Exercise brief:
Select and copy out every line in the records containing "that".

The data:

::::

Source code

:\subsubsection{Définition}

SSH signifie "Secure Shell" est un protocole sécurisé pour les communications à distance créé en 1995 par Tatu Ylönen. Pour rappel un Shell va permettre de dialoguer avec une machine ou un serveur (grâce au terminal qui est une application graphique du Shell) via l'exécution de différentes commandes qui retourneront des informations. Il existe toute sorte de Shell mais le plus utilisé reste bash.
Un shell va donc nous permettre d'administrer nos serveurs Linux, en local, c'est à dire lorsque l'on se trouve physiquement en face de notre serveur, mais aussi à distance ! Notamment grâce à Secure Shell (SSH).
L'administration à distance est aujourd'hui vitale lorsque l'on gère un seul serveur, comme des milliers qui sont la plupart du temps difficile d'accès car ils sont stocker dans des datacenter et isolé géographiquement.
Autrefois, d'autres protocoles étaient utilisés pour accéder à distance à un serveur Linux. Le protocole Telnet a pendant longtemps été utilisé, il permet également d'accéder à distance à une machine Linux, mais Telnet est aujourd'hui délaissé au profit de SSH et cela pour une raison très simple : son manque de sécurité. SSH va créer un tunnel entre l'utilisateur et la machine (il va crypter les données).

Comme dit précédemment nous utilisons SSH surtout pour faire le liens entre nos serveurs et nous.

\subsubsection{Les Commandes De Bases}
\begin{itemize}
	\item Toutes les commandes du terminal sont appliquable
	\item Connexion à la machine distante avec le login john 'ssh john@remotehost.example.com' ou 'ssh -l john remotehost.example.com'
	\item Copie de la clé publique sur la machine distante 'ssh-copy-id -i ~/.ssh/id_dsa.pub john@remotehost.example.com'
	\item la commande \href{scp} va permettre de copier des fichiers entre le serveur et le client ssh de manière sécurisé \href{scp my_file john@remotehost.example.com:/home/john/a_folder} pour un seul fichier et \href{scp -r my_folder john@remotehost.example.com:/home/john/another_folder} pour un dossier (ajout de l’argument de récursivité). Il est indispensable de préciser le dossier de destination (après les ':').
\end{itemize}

::::

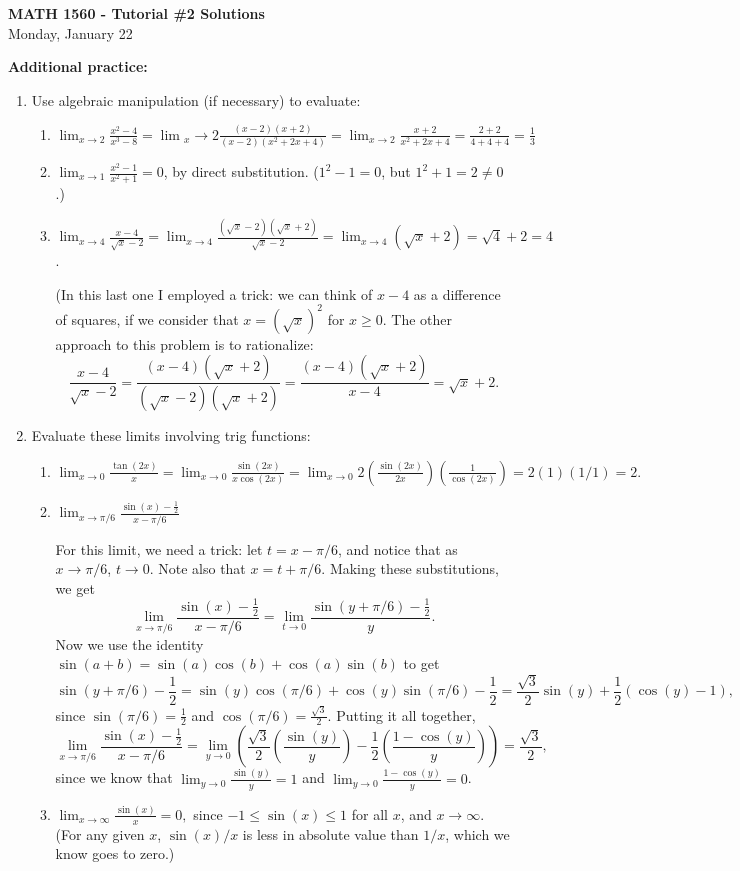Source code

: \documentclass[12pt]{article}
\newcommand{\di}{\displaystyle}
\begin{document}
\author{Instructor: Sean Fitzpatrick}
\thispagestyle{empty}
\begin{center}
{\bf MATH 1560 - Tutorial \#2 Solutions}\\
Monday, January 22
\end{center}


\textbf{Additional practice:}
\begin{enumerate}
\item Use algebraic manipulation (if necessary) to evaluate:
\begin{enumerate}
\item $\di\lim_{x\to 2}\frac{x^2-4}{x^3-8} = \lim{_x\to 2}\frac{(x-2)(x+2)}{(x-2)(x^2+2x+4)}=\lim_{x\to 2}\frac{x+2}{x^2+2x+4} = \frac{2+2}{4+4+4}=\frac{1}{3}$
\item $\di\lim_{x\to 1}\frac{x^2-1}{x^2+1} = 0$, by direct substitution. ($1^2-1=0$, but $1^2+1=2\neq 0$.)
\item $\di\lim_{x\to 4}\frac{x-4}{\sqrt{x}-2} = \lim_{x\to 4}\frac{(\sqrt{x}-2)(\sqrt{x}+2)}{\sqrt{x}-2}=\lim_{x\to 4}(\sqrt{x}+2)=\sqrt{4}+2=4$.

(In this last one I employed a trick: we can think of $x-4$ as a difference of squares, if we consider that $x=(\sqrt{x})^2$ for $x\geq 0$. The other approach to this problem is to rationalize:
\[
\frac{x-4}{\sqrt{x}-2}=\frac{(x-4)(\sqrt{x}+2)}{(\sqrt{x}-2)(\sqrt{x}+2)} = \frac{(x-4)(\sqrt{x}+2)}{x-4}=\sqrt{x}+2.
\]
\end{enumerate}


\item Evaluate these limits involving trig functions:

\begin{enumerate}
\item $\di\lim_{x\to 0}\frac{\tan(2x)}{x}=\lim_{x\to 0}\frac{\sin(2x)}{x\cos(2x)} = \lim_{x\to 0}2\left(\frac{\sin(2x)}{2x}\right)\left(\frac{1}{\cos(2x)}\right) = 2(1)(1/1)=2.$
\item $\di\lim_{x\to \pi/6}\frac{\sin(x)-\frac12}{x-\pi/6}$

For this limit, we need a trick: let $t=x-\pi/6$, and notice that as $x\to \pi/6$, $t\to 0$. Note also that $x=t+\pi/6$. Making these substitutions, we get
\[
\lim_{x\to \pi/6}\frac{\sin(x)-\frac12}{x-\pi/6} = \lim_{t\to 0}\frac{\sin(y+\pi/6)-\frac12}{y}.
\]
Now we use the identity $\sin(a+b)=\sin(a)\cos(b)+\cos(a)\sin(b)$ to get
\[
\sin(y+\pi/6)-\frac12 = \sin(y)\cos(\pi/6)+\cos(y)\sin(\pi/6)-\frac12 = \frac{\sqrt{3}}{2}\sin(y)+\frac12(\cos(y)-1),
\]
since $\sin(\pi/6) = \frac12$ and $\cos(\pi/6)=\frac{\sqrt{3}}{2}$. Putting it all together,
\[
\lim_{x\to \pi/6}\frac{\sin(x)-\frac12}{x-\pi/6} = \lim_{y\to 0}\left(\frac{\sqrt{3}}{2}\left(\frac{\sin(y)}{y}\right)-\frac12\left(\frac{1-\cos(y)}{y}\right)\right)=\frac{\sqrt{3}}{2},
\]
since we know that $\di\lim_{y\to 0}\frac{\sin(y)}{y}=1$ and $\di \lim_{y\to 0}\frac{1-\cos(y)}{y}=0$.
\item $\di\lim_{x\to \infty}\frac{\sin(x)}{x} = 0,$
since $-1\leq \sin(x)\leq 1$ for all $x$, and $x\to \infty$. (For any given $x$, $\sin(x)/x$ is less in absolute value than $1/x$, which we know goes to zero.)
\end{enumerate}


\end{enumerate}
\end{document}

::::

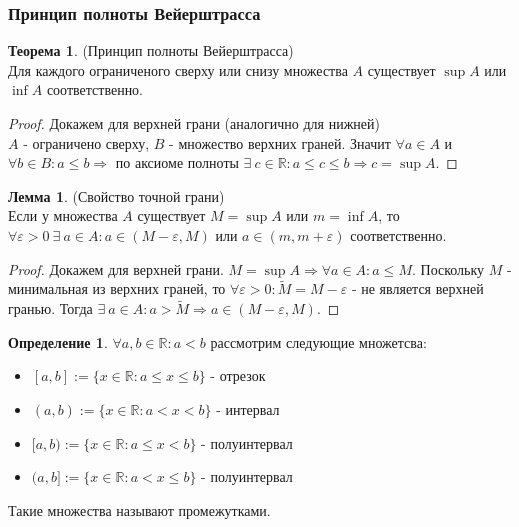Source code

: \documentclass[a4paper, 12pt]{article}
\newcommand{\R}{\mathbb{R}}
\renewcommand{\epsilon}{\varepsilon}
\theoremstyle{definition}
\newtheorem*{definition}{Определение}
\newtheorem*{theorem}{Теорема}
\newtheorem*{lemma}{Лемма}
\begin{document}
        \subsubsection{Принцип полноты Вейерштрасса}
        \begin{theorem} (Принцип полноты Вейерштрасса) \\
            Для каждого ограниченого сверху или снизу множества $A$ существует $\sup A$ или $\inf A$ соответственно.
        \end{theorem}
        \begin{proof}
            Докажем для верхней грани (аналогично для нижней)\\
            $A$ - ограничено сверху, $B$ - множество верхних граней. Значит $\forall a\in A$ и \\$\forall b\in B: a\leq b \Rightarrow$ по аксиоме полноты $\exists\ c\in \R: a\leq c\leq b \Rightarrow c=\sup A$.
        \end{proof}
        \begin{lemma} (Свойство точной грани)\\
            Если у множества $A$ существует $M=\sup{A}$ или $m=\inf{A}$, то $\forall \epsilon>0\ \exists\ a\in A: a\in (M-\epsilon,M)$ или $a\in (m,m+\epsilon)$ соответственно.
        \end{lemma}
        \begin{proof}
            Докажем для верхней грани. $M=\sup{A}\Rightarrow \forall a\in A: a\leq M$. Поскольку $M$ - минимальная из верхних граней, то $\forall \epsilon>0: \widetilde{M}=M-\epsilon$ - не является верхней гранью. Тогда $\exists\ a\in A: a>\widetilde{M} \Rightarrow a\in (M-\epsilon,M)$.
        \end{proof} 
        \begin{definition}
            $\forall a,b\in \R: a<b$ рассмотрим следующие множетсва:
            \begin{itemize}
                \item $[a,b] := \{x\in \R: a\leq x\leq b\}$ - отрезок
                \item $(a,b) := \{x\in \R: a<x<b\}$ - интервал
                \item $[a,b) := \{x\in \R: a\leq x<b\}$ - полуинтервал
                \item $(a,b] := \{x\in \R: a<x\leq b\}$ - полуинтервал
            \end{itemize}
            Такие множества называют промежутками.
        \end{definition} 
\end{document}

::::

Answer space:
(In this last one I employed a trick: we can think of $x-4$ as a difference of squares, if we consider that $x=(\sqrt{x})^2$ for $x\geq 0$. The other approach to this problem is to rationalize:
For this limit, we need a trick: let $t=x-\pi/6$, and notice that as $x\to \pi/6$, $t\to 0$. Note also that $x=t+\pi/6$. Making these substitutions, we get
since we know that $\di\lim_{y\to 0}\frac{\sin(y)}{y}=1$ and $\di \lim_{y\to 0}\frac{1-\cos(y)}{y}=0$.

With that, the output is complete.